Casimir energy with chiral fermions on a quantum computer

TL;DR

This paper explores how to compute Casimir energy for chiral fermions using quantum computers, demonstrating the setup, accuracy, and scalability of such calculations with potential applications in physics and cosmology.

Contribution

It introduces a method to calculate Casimir energy for chiral fermions on quantum computers using VQE and compares lattice and continuum results, highlighting scalability and accuracy.

Findings

The calculation accuracy improves with more qubits.

The number of Pauli terms scales with qubits.

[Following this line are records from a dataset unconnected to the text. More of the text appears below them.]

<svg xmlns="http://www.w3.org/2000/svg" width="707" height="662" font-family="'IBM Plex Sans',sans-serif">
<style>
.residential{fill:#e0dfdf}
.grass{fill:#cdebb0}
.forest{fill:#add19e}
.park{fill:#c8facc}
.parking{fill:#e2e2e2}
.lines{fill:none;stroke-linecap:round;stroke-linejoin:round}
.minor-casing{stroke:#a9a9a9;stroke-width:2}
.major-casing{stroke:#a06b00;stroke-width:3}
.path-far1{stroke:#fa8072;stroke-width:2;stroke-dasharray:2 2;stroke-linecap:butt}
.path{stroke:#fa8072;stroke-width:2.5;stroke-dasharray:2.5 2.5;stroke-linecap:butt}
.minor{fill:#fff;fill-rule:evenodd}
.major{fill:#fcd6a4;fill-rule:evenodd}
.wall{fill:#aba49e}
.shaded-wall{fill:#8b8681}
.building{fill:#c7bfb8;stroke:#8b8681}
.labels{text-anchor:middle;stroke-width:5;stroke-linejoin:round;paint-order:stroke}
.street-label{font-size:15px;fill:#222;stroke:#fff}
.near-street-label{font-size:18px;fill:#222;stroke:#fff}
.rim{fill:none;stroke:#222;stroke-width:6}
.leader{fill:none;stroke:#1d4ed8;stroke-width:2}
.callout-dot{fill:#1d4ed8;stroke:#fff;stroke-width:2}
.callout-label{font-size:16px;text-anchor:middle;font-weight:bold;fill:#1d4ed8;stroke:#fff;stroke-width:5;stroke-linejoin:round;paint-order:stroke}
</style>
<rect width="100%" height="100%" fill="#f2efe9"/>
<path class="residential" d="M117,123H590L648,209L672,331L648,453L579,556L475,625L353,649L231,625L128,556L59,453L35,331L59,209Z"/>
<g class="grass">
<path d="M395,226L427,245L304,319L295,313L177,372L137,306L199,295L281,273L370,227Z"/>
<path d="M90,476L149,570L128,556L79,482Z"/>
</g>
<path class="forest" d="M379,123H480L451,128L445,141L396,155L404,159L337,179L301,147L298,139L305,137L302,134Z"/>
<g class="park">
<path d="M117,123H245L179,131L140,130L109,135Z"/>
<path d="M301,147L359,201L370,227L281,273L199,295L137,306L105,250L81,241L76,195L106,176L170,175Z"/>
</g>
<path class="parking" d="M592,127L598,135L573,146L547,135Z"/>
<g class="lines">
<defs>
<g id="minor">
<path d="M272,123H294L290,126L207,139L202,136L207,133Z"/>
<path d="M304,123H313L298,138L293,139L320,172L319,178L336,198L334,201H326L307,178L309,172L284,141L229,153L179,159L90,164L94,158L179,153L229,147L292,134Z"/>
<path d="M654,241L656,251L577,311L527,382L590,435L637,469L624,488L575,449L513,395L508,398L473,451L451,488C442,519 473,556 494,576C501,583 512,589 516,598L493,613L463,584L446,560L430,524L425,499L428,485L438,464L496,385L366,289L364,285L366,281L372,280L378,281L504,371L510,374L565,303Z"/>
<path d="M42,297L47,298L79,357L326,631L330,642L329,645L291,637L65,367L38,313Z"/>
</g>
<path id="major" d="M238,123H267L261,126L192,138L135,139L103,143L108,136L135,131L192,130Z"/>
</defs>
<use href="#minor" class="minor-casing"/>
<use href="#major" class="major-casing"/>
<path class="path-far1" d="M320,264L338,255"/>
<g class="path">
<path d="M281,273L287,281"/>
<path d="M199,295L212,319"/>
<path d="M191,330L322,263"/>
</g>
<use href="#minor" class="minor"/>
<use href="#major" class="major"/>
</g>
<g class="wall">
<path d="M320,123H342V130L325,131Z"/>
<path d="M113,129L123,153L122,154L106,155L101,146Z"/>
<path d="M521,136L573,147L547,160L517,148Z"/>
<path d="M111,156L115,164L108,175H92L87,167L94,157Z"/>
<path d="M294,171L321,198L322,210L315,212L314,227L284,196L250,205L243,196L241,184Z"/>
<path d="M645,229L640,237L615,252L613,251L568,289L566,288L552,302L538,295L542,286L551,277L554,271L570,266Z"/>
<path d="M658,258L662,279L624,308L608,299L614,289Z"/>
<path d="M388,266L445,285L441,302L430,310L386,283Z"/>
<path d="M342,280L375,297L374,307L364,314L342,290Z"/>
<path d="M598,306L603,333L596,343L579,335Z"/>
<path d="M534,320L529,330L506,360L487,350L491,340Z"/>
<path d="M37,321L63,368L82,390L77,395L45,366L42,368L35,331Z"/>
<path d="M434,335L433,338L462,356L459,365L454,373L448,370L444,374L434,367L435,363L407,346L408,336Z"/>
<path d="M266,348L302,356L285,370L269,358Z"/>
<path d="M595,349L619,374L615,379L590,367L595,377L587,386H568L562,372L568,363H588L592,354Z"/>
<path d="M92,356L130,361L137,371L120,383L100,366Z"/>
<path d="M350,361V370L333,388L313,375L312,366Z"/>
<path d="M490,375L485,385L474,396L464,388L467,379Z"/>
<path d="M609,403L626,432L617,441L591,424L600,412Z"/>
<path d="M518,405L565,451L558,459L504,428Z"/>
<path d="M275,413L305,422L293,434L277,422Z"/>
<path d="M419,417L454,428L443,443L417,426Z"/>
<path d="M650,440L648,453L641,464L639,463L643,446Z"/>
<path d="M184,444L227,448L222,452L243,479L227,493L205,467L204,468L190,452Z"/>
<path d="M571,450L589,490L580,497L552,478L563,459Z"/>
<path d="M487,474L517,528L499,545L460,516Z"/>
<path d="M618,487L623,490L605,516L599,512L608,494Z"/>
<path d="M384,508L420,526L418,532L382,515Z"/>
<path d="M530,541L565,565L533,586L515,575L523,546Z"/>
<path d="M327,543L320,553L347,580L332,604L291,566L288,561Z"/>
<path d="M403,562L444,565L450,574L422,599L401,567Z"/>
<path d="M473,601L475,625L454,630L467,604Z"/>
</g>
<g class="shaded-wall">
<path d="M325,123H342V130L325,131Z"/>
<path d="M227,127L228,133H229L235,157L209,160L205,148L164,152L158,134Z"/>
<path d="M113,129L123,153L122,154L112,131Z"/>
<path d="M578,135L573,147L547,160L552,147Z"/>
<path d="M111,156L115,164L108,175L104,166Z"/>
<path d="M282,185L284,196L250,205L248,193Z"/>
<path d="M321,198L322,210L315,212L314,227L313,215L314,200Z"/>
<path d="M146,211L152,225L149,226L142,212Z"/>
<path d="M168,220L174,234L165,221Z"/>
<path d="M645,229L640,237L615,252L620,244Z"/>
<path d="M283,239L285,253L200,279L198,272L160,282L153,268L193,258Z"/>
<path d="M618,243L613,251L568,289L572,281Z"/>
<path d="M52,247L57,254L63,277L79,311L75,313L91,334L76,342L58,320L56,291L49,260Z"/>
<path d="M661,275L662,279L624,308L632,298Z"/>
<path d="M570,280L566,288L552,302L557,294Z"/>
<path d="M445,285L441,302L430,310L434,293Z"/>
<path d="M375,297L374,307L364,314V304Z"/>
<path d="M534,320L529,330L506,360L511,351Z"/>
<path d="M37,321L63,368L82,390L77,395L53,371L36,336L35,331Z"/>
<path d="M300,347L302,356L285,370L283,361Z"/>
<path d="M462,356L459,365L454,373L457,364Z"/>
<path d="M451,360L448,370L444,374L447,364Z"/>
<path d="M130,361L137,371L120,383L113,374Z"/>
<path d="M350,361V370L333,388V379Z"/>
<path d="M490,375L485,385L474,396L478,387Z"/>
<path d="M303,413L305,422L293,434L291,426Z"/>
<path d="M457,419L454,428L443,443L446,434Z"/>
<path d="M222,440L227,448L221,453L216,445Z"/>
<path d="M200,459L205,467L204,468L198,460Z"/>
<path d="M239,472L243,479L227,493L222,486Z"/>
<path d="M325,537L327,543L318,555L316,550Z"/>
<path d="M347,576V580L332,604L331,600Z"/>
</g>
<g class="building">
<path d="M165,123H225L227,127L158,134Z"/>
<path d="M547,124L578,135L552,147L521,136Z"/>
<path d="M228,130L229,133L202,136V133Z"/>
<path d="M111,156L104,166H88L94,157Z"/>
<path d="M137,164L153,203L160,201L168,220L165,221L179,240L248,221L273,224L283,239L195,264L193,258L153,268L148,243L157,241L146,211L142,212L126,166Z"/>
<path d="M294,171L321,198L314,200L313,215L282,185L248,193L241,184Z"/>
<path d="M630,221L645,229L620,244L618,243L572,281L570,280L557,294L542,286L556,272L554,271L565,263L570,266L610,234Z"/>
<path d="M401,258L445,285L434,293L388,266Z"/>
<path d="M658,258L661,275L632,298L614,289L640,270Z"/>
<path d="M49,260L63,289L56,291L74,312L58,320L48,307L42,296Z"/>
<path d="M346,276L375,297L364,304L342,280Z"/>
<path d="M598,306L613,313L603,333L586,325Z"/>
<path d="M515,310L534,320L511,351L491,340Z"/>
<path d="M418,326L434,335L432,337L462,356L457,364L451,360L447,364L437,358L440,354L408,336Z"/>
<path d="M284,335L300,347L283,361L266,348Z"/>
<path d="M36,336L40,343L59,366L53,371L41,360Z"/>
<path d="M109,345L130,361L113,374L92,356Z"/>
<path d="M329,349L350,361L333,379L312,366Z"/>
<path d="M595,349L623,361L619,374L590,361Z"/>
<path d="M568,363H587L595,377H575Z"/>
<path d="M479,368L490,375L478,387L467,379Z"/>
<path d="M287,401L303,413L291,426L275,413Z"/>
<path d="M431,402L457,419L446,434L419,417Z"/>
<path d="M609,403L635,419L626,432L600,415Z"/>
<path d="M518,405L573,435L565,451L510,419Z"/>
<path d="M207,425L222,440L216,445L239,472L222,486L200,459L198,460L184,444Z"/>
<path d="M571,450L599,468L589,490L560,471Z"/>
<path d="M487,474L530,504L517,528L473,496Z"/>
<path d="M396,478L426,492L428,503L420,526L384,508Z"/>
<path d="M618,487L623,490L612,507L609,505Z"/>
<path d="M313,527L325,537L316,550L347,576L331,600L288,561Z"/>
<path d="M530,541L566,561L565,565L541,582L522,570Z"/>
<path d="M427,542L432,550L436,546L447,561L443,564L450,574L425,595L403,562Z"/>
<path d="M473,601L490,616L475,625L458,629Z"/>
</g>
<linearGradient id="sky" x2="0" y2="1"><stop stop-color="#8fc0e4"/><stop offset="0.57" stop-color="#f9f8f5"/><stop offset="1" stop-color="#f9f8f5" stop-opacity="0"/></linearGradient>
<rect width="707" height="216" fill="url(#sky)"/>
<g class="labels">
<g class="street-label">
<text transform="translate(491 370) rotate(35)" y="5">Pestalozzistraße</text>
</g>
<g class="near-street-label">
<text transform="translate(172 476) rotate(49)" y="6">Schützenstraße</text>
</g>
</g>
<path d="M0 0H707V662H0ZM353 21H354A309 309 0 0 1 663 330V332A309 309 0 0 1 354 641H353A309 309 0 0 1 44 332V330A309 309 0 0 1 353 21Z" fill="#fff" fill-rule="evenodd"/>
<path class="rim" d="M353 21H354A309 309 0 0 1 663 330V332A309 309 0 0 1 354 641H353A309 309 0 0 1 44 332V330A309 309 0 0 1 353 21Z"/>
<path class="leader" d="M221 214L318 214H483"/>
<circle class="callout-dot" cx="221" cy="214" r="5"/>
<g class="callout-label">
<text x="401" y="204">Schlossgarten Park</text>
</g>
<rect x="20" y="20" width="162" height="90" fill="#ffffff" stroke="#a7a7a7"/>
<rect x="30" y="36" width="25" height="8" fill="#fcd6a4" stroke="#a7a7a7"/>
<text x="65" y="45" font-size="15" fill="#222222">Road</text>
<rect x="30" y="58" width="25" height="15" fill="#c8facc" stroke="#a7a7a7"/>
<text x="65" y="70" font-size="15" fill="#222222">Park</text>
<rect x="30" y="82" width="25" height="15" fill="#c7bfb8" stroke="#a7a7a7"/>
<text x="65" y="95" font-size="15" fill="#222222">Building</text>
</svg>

Lattice and continuum results are consistent for free fields.

Abstract

In this paper we discuss the computation of Casimir energy on a quantum computer. The Casimir energy is an ideal quantity to calculate on a quantum computer as near term hybrid classical quantum algorithms exist to calculate the ground state energy and the Casimir energy gives physical implications for this quantity in a variety of settings. Depending on boundary conditions and whether the field is bosonic or fermionic we illustrate how the Casimir energy calculation can be set up on a quantum computer and calculated using the Variational Quantum Eigensolver algorithm with IBM QISKit. We compare the results based on a lattice regularization with a finite number of qubits with the continuum calculation for free boson fields, free fermion fields and chiral fermion fields. We use a regularization method introduced by Bergman and Thorn to compute the Casimir energy of a chiral fermion. We show how the accuracy of the calculation varies with the number of qubits. We show how the number of Pauli terms which are used to represent the Hamiltonian on a quantum computer scales with the number of qubits. We discuss the application of the Casimir calculations on quantum computers to cosmology, nanomaterials, string models, Kaluza Klein models and dark energy.